Campbell’s and GMOs: a case study in consumer engagement
alva has been monitoring the reputational risks and opportunities associated with Genetrically Modified Organisms (GMOs) for several years, and, over the past several months, the discussion around GMO labelling has continued, especially in several US states currently debating the possibility of legislation requiring labelling of products containing GMOs.
While potential health risks associated with GMOs have been subject to debate, the transparency and consumer rights linked with product labelling have garnered more consistent praise.
Over the last six months, GMO labelling coverage peaked in August, in line with US Congressional debates around the Safe and Accurate Food Labeling Act, which would prevent states from mandating GMO labels. However, the introduction of the GMA’s SmartLabel initiative has boosted coverage around GMO labelling in the last two months.
Another specific initiative boosting recent GMO coverage is a company’s decision to voluntarily label GMO ingredients.
Soup maker Campbell’s has recently become the “first major company” to commit to labelling all products that contain GMOs. The company’s decision represents a split from the rest of the sector, where some food manufacturers have staunchly opposed calls for GMO labelling.
So how has Campbell’s reputation been affected by its GMO labelling decision?
alva analysed over 13,000 pieces of publicly-available content to measure which messages have generated the most reputational positivity for Campbell’s, and from which stakeholder groups. This data was sourced from print, online, broadcast and social media among others and it covered global English language content.
Coverage of Campbell’s GMO labelling decision was 98% positive or neutral.
Listening to consumers: Of coverage that was explicitly positive, 31% thanked Campbell’s for “listening to consumers” in its decision. NGO EWG was re-tweeted or mentioned over 480 times, amplifying this message on social media – the ultimate consumer medium.
First-mover: 20% of positive content focused on Campbell’s as the first US company and large food manufacturer to label GMO ingredients. It is likely that first-mover advantage was amplified by national media coverage and will have made this issue more positively impactful and longer-lasting for Campbell’s than it will be for other companies in future. alva has seen similar trends emerge in relation to Living Wage accreditation and the discontinuation of premium rate phone lines in the financial services sector.

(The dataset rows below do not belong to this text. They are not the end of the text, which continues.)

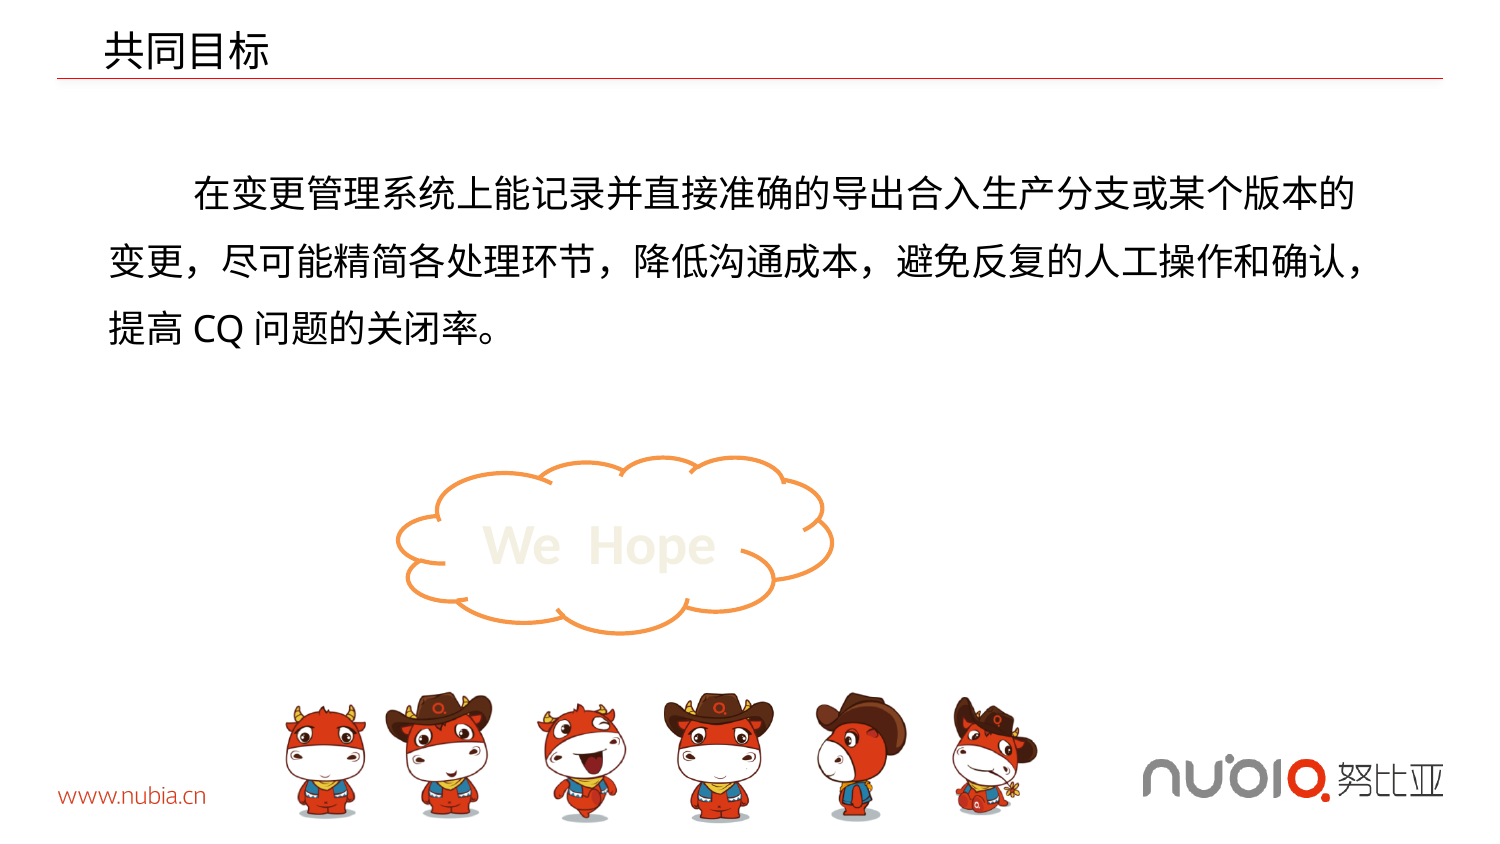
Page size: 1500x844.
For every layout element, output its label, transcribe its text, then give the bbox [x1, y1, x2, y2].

picture [57, 784, 206, 809]
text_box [269, 679, 1044, 827]
text_box We Hope [395, 455, 835, 636]
title 共同目标 [88, 20, 1306, 80]
text_box 在变更管理系统上能记录并直接准确的导出合入生产分支或某个版本的变更，尽可能精简各处理环节，降低沟通成本，避免反复的人工操作和确认，提高CQ问题的关闭率。 [93, 140, 1395, 358]
picture [1143, 754, 1443, 802]
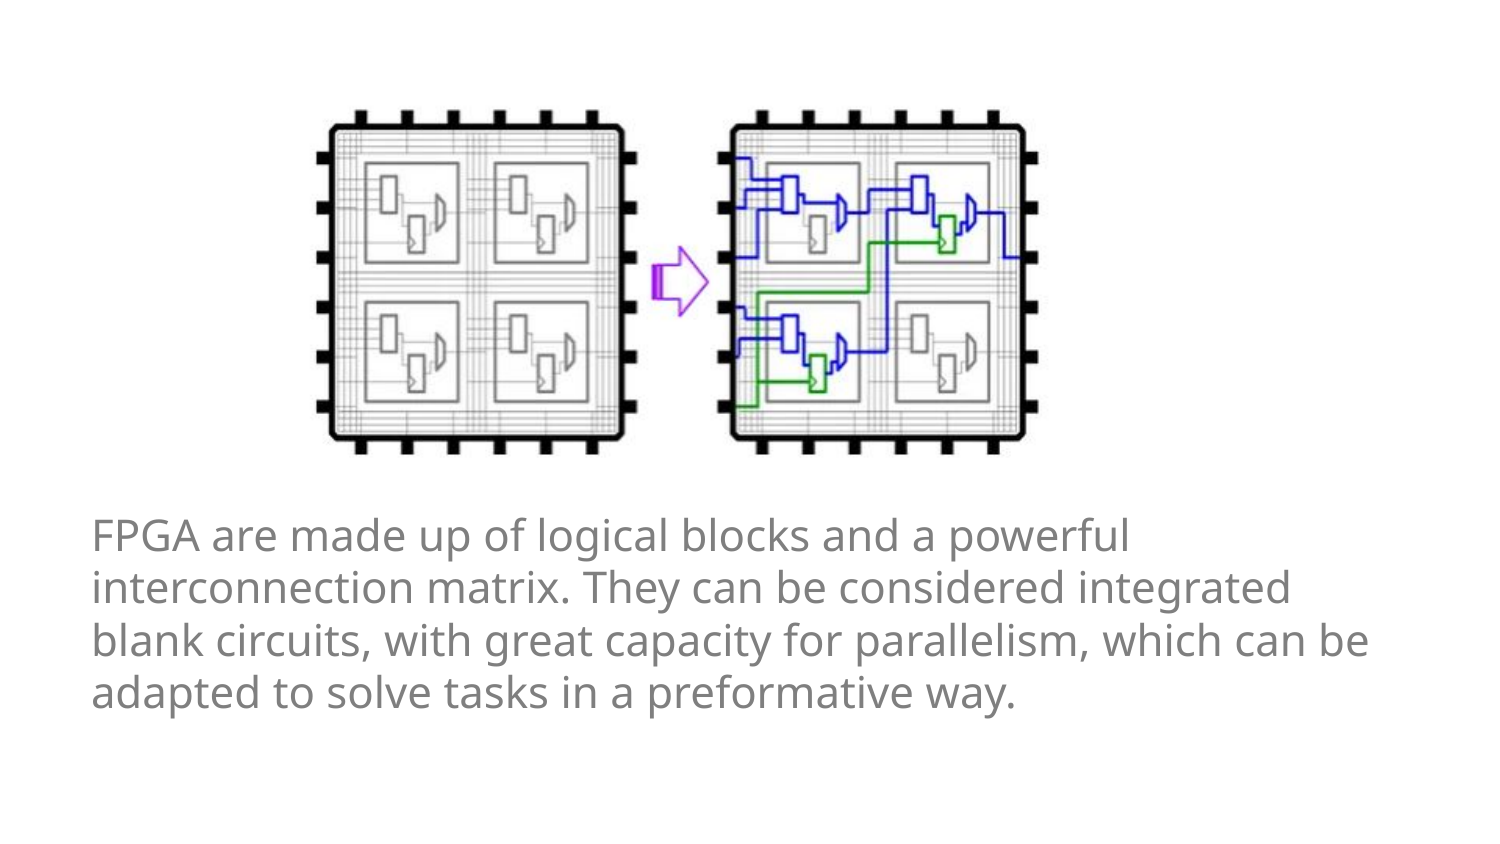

Transparency: Transparency was the third most visible positive message (10%) related to Campbell’s after its labelling announcement in January. Opinion leaders and industry experts including “America’s truth news bureau” Natural News, chefs Andrew Zimmern and Michael Pollan, actress Beth Riesgraf and B Corp sustainability publication Triple Pundit on social media “thanked” the company for furthering transparency in the food industry.
By sticking its head above the parapet with its labelling decision, Campbell’s has begun to build a reputation as a consumer-focused, transparent organisation that has “split” from industry norms. The risk here is that Campbell’s might become an easy target for claims of hypocrisy or impure motives or simply not going “far enough”. However, thus far, the reputational benefits seem to have outweighed these risks, as NGOs, national media, opinion leaders and industry experts who have an opinion tend to have a positive one.
Other companies thinking of making a similar decision could learn from Campbell’s and position themselves as responding to customers’ calls for transparency – messaging that generated positivity across multiple stakeholders – in addition, of course, to any proven health risks.